FlatTurtle Blog

Connecting Buildings to the City: Why Reliable Transit Data Matters

Walk into a modern office lobby and you may see real time public transport information displayed alongside company announcements and meeting room schedules. It feels intuitive and helpful. Tenants can quickly check when the next train, tram, or bus is departing and adjust their plans accordingly. The information appears simple.

Behind that simplicity lies a more complex challenge.

Belgium’s public transport landscape is served by four major operators: SNCB-NMBS for rail, STIB-MIVB in Brussels, De Lijn in Flanders, and Le TEC in Wallonia. Each publishes schedule data in a standardized format known as GTFS. While the format provides consistency, the feeds themselves are dynamic. Schedules change, routes are adjusted, service calendars evolve, and data structures can be updated over time.

Displaying static schedules is easy. Ensuring that transit data remains accurate, validated, and continuously updated across multiple operators requires automation and monitoring.

To address this, we developed a GTFS data pipeline that automatically collects, validates, and stores transit schedule data from all four Belgian operators. The system runs as a containerized service on a daily schedule. It downloads the standardized feeds, validates their integrity, archives timestamped snapshots to cloud storage, and imports structured data into a relational database for querying. Error tracking and uptime monitoring are built into the process.

FlatTurtle’s GTFS repo

This architecture serves two purposes. First, it ensures that FlatTurtle’s products always have access to current schedule information, including routes, stops, trips, departure times, and service calendars (and we do not rely too much on live third party services). Second, by maintaining both a queryable database and a versioned archive, the system preserves historical data for auditing and analysis.

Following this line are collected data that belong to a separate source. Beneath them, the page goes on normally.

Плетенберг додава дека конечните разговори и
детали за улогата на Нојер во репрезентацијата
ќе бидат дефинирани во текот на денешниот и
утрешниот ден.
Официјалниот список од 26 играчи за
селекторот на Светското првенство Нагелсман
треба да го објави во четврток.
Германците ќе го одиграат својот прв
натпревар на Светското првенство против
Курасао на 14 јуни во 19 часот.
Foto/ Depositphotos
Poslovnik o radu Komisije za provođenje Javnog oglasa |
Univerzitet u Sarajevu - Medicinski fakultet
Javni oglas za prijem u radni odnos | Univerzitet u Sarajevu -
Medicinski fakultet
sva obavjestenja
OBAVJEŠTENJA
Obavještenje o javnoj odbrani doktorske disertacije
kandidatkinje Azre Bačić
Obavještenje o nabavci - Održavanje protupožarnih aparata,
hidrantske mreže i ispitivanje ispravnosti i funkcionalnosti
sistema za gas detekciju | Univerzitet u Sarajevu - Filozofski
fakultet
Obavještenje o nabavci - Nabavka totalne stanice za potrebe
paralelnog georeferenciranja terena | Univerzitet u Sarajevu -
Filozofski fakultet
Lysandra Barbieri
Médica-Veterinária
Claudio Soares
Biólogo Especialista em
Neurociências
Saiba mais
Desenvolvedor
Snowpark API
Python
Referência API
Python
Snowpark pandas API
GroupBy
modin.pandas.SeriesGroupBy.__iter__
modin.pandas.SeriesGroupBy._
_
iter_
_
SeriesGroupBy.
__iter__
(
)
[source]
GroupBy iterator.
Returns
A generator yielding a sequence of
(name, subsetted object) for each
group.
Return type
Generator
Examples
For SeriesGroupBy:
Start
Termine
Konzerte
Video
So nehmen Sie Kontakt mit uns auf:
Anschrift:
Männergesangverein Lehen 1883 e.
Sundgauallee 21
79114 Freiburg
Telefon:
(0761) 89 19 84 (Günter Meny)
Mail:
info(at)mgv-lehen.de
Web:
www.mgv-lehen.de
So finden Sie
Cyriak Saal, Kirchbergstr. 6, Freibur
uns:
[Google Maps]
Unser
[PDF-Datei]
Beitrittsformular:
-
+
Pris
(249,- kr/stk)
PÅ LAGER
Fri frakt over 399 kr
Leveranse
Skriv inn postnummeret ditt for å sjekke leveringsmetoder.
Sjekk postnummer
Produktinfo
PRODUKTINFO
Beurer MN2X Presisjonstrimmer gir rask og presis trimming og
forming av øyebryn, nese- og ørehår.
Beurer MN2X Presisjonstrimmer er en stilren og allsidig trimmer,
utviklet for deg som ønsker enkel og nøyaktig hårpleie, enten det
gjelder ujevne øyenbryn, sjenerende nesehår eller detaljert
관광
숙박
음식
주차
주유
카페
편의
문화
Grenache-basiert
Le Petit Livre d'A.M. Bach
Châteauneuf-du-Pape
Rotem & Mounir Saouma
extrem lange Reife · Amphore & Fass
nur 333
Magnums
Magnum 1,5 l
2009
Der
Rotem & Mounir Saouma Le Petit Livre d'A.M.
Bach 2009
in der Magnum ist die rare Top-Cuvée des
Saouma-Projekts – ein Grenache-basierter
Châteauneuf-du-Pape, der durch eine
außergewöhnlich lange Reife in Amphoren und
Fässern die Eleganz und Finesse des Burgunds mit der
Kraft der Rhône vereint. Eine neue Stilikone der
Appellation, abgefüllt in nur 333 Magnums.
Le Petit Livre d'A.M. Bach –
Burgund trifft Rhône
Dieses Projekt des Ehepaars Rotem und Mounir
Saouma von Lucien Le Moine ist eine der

For building operators, this reliability translates into something tangible. Employees make better commuting decisions, and visitors can plan their onward journey without juggling apps. Surfacing public transport data also nudges people toward more sustainable choices; and when prospective tenants tour the building, it quietly reinforces a useful message: this place is well connected.

More broadly, integrating transit data into signage systems connects buildings to their urban environment. Instead of operating as isolated structures, they become context aware spaces that reflect what is happening beyond their walls. Real time data about mobility, weather, and local conditions enriches the overall experience.

The GTFS pipeline is publicly accessible, allowing others to use and build upon it. By sharing the project openly, we aim to contribute to a more interoperable ecosystem where building technology and public infrastructure interact more seamlessly.

As commercial real estate evolves, tenant expectations extend beyond connectivity inside the building. People increasingly value environments that support flexible commuting, sustainability goals, and real time information.

Reliable transit integration may appear to be a small feature on a lobby screen. In practice, it represents a broader shift toward buildings that are digitally connected not only internally, but also to the cities they inhabit.

At FlatTurtle, we see smart buildings as part of a larger urban system. Maintaining accurate, automated access to public mobility data is one step toward that vision.